Every time she goes back to her "I don't know anything but lets use my superior superiority to analyze something anyhow" mode a kitten dies.

Susan of Texas said...


There goes another one!

Clever Pseudonym said...

"I am by no means an expert on the Catholic Church, or Protestant ones."

For a sensible journalist - indeed, any sensible person - that sentence alone would be followed by FULL STOP and no further comment on the subject until things like "learning" and "research" can be acquired.

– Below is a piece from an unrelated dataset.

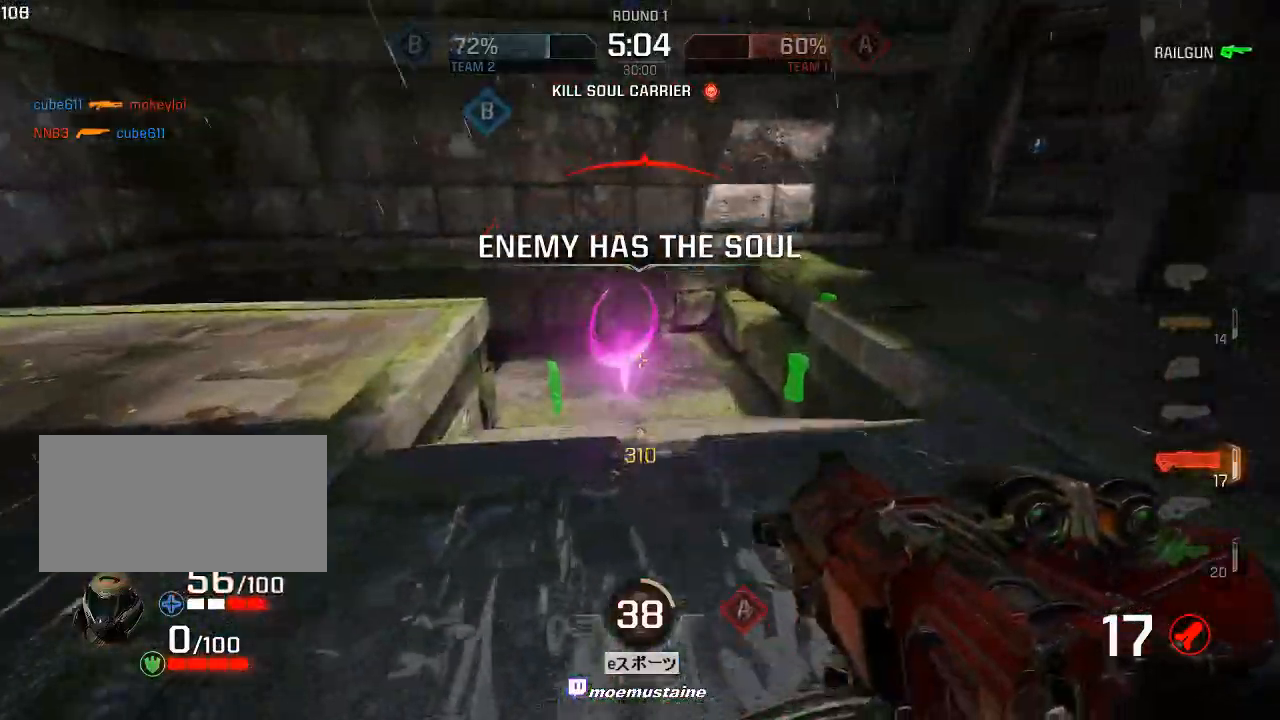
{"keys": ["d"], "mouse": [], "events": [[150, "a", "down"], [217, "a", "up"], [367, "d", "down"], [467, "w", "up"]]}
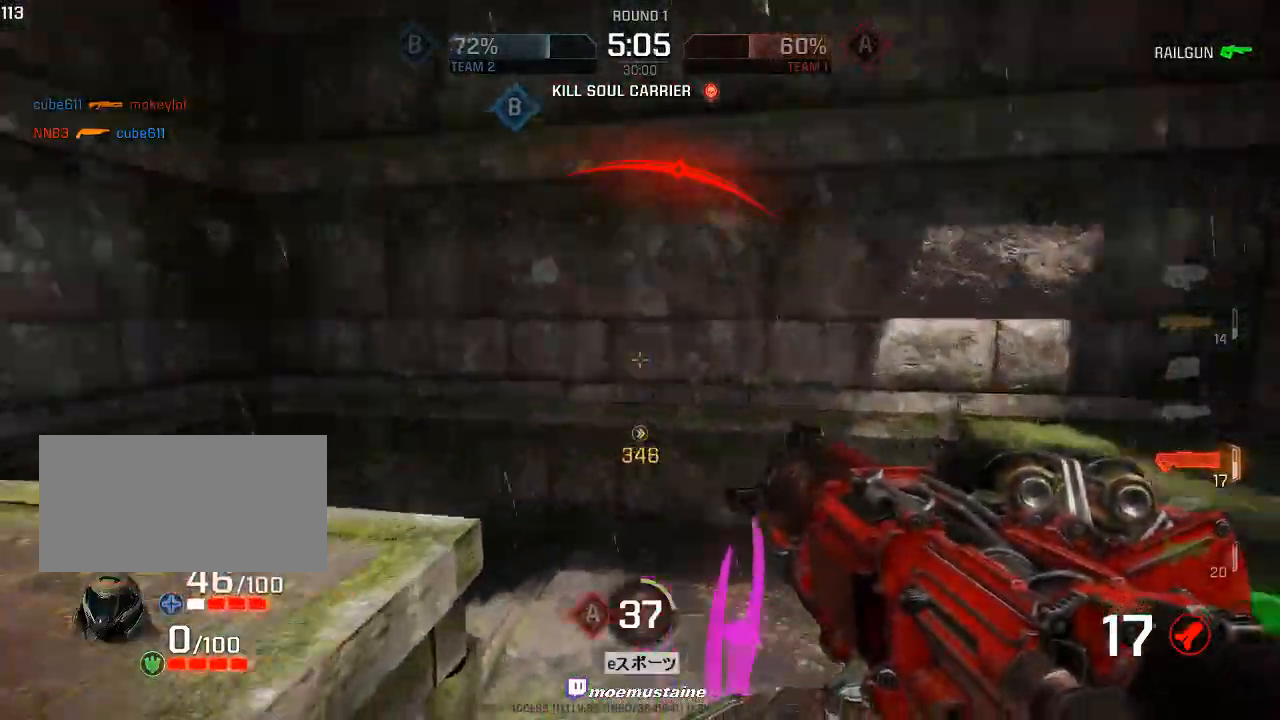
{"keys": ["d", "s"], "mouse": [], "events": [[67, "s", "down"]]}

Am I reading her wrong, or is she really arguing that because Protestant church leaders are also committing acts of sexual abuse and covering them up, it's wrong to focus specifically on the problem within the Catholic Church? I know she's written some pretty disgusting things before, but that would take the cake.

Anonymous said...

That's where you are wrong, clever pseudonym, you will never come to the "cake takingest" horrific thing that Megan writes until she is dictating her last words on her deathbed. She will always manage to surpass herself.


Kathy said...

"Equivalence" is the latest theory of the blibber-blabbering class: conservatives/neocons/teabaggers or self-styled libertarians.

Lately they are insisting that everything they say or do is the *exact equivalent* of something Liberals also do, SO THERE!

Their comparisons are nonsensical, unprovable in any rational way; but they trot them out just as if they are original, factual observations. Doesn't matter if they don't even make sophomoric type of sense. The "equivalence" notion is now "Out there", and all the Repugs or teabaggers or what ever they call themselves, can now say to us Liberals with conviction: YOU do it, too! The 60's Hippies said just what we're saying now! Kennedy was a teabagger at heart and so was Roosevelt (who made the Depression worse BTW).

Clever Pseudonym said...

Yup. It's just a stupid game of whataboutery." The idea of shouting "but themmuns do it too!" and thinking it somehow deflects personal guilt for wrong doing. It doesn't matter, in the context of a discussion about institutional sexual abuse in the Catholic Church, if Protestants or Buddhists or Jewish rabbis do it too because we're not talking about them while discussing the problem specific to Catholics.

Unknown said...

Wonder if libertarians are allowed to breed? I think these opinions (and about healthcare reform)
might adjust if a child with a preexisting condition was counseled by a Catholic priest.

Batocchio said...

Somewhat OT: No measure of callousness will spur McMegan - unless it's those nasty pro-choice people saying things to the pro-lifers lovingly harrassing women entering abortion clinics. Why, didn't you know McMegan is pro-choice?

My favorite comment in the thread so far:

This is so disingenuous. Let me get this straight. You get a press release from an organization called "Progress Ohio". I assume this was the press release you refer to?

The title was "A Bull Connor Moment in Ohio's Health Care Debate?" The subtitle, which you refer to, was "Ohio Tea Partiers Mock, Throw Things at Parkinson's Victim."

The second sentence states "In shocking video taken by a Columbus Dispatch reporter Doral Chenowith yesterday, Tea Party protestors mock a seated counter-protestor with a sign indicating he has Parkinson's disease. They then proceed to hurl wadded up bills at him shouting, "I'll decide when to give you money!""

So, you worked up your outrage in the 5 seconds it took you to get from the subtitle, all the way through the first sentence, and into the second one?

Umm, OK.

I just having trouble believing you read a press release from a group called "Progress Ohio" in the first place. Do you follow them closely?

Kathy said...

Just like my snotty 12-year-old daughter. And, like my daughter, she thinks she's being witty, when in fact she's just being snide and rude.